• Exercise directions
Reproduce the listing below line for line, changing no character.

• Provided data
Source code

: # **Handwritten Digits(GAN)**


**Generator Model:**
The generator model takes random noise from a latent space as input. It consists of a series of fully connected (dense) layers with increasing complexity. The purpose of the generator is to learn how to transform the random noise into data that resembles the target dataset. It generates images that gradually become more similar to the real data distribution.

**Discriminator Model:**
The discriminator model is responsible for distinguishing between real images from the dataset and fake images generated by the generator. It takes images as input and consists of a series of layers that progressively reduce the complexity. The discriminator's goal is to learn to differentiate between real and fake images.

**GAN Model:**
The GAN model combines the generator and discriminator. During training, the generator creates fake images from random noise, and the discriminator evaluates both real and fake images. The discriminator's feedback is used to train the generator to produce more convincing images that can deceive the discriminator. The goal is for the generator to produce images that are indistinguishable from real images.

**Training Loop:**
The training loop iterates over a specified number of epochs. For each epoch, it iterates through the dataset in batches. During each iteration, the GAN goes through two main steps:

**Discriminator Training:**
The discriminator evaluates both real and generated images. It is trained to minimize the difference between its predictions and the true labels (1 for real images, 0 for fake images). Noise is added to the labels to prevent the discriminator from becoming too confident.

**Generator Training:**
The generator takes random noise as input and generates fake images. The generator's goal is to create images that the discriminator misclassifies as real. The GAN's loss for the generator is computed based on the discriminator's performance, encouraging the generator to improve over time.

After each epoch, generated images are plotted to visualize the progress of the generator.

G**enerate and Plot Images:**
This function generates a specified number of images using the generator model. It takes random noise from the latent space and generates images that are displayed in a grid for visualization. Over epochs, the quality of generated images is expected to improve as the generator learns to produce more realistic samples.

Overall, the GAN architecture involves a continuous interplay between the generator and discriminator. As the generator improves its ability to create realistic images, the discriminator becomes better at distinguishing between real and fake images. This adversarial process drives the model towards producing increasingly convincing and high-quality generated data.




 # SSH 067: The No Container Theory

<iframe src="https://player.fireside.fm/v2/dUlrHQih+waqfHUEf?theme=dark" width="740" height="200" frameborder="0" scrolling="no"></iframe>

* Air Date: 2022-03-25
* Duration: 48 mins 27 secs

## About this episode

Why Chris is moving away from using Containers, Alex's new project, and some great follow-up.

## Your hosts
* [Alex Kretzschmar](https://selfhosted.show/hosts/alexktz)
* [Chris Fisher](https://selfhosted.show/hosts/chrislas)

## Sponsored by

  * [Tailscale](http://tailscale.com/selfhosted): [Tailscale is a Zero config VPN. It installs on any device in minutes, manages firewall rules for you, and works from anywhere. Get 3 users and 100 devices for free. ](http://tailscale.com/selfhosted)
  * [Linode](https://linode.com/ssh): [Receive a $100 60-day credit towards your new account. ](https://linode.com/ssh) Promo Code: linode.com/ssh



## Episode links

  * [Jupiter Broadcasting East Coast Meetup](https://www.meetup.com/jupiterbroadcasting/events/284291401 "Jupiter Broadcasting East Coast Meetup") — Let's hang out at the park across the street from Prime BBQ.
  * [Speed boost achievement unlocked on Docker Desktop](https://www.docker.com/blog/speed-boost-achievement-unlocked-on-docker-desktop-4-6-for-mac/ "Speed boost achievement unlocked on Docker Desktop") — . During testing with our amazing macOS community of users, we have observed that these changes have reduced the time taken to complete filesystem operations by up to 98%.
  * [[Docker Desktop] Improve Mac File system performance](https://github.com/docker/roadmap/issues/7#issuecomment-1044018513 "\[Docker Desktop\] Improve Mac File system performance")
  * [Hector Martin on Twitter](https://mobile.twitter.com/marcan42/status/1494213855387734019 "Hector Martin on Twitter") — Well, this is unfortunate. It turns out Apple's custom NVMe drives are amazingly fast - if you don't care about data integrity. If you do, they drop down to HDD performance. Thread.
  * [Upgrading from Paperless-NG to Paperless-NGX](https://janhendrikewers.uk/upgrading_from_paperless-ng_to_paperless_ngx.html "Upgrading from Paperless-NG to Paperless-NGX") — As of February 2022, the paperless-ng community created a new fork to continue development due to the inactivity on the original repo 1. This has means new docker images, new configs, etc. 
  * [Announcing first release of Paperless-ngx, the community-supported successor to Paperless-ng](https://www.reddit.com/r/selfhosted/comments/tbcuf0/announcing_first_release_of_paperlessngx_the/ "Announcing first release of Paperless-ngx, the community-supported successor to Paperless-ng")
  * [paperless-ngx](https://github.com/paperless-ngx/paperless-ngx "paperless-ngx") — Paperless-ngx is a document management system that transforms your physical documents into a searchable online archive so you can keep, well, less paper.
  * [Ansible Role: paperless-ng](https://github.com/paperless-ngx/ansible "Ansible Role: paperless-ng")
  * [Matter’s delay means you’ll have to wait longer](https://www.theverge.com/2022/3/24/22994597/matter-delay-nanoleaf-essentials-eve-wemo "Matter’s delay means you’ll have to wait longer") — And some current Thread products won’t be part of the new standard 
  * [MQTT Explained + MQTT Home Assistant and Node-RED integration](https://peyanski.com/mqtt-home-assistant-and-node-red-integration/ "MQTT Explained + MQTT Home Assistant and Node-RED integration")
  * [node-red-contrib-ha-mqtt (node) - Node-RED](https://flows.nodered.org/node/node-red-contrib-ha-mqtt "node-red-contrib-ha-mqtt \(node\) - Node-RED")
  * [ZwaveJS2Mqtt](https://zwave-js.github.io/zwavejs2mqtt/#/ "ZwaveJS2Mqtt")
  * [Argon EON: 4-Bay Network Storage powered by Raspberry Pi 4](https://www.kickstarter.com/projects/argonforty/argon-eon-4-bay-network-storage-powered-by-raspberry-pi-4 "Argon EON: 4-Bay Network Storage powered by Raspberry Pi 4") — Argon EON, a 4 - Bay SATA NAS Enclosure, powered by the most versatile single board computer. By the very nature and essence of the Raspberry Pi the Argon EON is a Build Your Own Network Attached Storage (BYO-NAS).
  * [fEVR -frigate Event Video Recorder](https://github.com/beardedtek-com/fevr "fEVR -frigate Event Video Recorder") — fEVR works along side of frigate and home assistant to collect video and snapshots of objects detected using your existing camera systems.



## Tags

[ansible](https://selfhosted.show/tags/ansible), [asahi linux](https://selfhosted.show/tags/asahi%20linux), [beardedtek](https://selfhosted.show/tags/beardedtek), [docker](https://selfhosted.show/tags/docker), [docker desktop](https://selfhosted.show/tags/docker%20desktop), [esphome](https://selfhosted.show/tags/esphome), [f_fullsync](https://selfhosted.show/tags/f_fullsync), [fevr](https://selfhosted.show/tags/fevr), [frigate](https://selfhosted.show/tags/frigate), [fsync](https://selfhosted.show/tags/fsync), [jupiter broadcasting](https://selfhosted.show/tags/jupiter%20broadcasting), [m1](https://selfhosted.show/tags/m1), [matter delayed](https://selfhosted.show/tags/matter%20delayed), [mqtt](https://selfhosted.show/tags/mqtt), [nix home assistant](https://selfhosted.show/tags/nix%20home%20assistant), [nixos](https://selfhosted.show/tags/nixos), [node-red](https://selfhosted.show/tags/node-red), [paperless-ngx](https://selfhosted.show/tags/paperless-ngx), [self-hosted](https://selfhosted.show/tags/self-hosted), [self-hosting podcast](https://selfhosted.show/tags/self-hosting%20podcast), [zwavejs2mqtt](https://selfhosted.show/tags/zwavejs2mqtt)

• Solution for this problem
Source code

: # **Handwritten Digits(GAN)**


**Generator Model:**
The generator model takes random noise from a latent space as input. It consists of a series of fully connected (dense) layers with increasing complexity. The purpose of the generator is to learn how to transform the random noise into data that resembles the target dataset. It generates images that gradually become more similar to the real data distribution.

**Discriminator Model:**
The discriminator model is responsible for distinguishing between real images from the dataset and fake images generated by the generator. It takes images as input and consists of a series of layers that progressively reduce the complexity. The discriminator's goal is to learn to differentiate between real and fake images.

**GAN Model:**
The GAN model combines the generator and discriminator. During training, the generator creates fake images from random noise, and the discriminator evaluates both real and fake images. The discriminator's feedback is used to train the generator to produce more convincing images that can deceive the discriminator. The goal is for the generator to produce images that are indistinguishable from real images.

**Training Loop:**
The training loop iterates over a specified number of epochs. For each epoch, it iterates through the dataset in batches. During each iteration, the GAN goes through two main steps:

**Discriminator Training:**
The discriminator evaluates both real and generated images. It is trained to minimize the difference between its predictions and the true labels (1 for real images, 0 for fake images). Noise is added to the labels to prevent the discriminator from becoming too confident.

**Generator Training:**
The generator takes random noise as input and generates fake images. The generator's goal is to create images that the discriminator misclassifies as real. The GAN's loss for the generator is computed based on the discriminator's performance, encouraging the generator to improve over time.

After each epoch, generated images are plotted to visualize the progress of the generator.

G**enerate and Plot Images:**
This function generates a specified number of images using the generator model. It takes random noise from the latent space and generates images that are displayed in a grid for visualization. Over epochs, the quality of generated images is expected to improve as the generator learns to produce more realistic samples.

Overall, the GAN architecture involves a continuous interplay between the generator and discriminator. As the generator improves its ability to create realistic images, the discriminator becomes better at distinguishing between real and fake images. This adversarial process drives the model towards producing increasingly convincing and high-quality generated data.




 # SSH 067: The No Container Theory

<iframe src="https://player.fireside.fm/v2/dUlrHQih+waqfHUEf?theme=dark" width="740" height="200" frameborder="0" scrolling="no"></iframe>

* Air Date: 2022-03-25
* Duration: 48 mins 27 secs

## About this episode

Why Chris is moving away from using Containers, Alex's new project, and some great follow-up.

## Your hosts
* [Alex Kretzschmar](https://selfhosted.show/hosts/alexktz)
* [Chris Fisher](https://selfhosted.show/hosts/chrislas)

## Sponsored by

  * [Tailscale](http://tailscale.com/selfhosted): [Tailscale is a Zero config VPN. It installs on any device in minutes, manages firewall rules for you, and works from anywhere. Get 3 users and 100 devices for free. ](http://tailscale.com/selfhosted)
  * [Linode](https://linode.com/ssh): [Receive a $100 60-day credit towards your new account. ](https://linode.com/ssh) Promo Code: linode.com/ssh



## Episode links

  * [Jupiter Broadcasting East Coast Meetup](https://www.meetup.com/jupiterbroadcasting/events/284291401 "Jupiter Broadcasting East Coast Meetup") — Let's hang out at the park across the street from Prime BBQ.
  * [Speed boost achievement unlocked on Docker Desktop](https://www.docker.com/blog/speed-boost-achievement-unlocked-on-docker-desktop-4-6-for-mac/ "Speed boost achievement unlocked on Docker Desktop") — . During testing with our amazing macOS community of users, we have observed that these changes have reduced the time taken to complete filesystem operations by up to 98%.
  * [[Docker Desktop] Improve Mac File system performance](https://github.com/docker/roadmap/issues/7#issuecomment-1044018513 "\[Docker Desktop\] Improve Mac File system performance")
  * [Hector Martin on Twitter](https://mobile.twitter.com/marcan42/status/1494213855387734019 "Hector Martin on Twitter") — Well, this is unfortunate. It turns out Apple's custom NVMe drives are amazingly fast - if you don't care about data integrity. If you do, they drop down to HDD performance. Thread.
  * [Upgrading from Paperless-NG to Paperless-NGX](https://janhendrikewers.uk/upgrading_from_paperless-ng_to_paperless_ngx.html "Upgrading from Paperless-NG to Paperless-NGX") — As of February 2022, the paperless-ng community created a new fork to continue development due to the inactivity on the original repo 1. This has means new docker images, new configs, etc. 
  * [Announcing first release of Paperless-ngx, the community-supported successor to Paperless-ng](https://www.reddit.com/r/selfhosted/comments/tbcuf0/announcing_first_release_of_paperlessngx_the/ "Announcing first release of Paperless-ngx, the community-supported successor to Paperless-ng")
  * [paperless-ngx](https://github.com/paperless-ngx/paperless-ngx "paperless-ngx") — Paperless-ngx is a document management system that transforms your physical documents into a searchable online archive so you can keep, well, less paper.
  * [Ansible Role: paperless-ng](https://github.com/paperless-ngx/ansible "Ansible Role: paperless-ng")
  * [Matter’s delay means you’ll have to wait longer](https://www.theverge.com/2022/3/24/22994597/matter-delay-nanoleaf-essentials-eve-wemo "Matter’s delay means you’ll have to wait longer") — And some current Thread products won’t be part of the new standard 
  * [MQTT Explained + MQTT Home Assistant and Node-RED integration](https://peyanski.com/mqtt-home-assistant-and-node-red-integration/ "MQTT Explained + MQTT Home Assistant and Node-RED integration")
  * [node-red-contrib-ha-mqtt (node) - Node-RED](https://flows.nodered.org/node/node-red-contrib-ha-mqtt "node-red-contrib-ha-mqtt \(node\) - Node-RED")
  * [ZwaveJS2Mqtt](https://zwave-js.github.io/zwavejs2mqtt/#/ "ZwaveJS2Mqtt")
  * [Argon EON: 4-Bay Network Storage powered by Raspberry Pi 4](https://www.kickstarter.com/projects/argonforty/argon-eon-4-bay-network-storage-powered-by-raspberry-pi-4 "Argon EON: 4-Bay Network Storage powered by Raspberry Pi 4") — Argon EON, a 4 - Bay SATA NAS Enclosure, powered by the most versatile single board computer. By the very nature and essence of the Raspberry Pi the Argon EON is a Build Your Own Network Attached Storage (BYO-NAS).
  * [fEVR -frigate Event Video Recorder](https://github.com/beardedtek-com/fevr "fEVR -frigate Event Video Recorder") — fEVR works along side of frigate and home assistant to collect video and snapshots of objects detected using your existing camera systems.



## Tags

[ansible](https://selfhosted.show/tags/ansible), [asahi linux](https://selfhosted.show/tags/asahi%20linux), [beardedtek](https://selfhosted.show/tags/beardedtek), [docker](https://selfhosted.show/tags/docker), [docker desktop](https://selfhosted.show/tags/docker%20desktop), [esphome](https://selfhosted.show/tags/esphome), [f_fullsync](https://selfhosted.show/tags/f_fullsync), [fevr](https://selfhosted.show/tags/fevr), [frigate](https://selfhosted.show/tags/frigate), [fsync](https://selfhosted.show/tags/fsync), [jupiter broadcasting](https://selfhosted.show/tags/jupiter%20broadcasting), [m1](https://selfhosted.show/tags/m1), [matter delayed](https://selfhosted.show/tags/matter%20delayed), [mqtt](https://selfhosted.show/tags/mqtt), [nix home assistant](https://selfhosted.show/tags/nix%20home%20assistant), [nixos](https://selfhosted.show/tags/nixos), [node-red](https://selfhosted.show/tags/node-red), [paperless-ngx](https://selfhosted.show/tags/paperless-ngx), [self-hosted](https://selfhosted.show/tags/self-hosted), [self-hosting podcast](https://selfhosted.show/tags/self-hosting%20podcast), [zwavejs2mqtt](https://selfhosted.show/tags/zwavejs2mqtt)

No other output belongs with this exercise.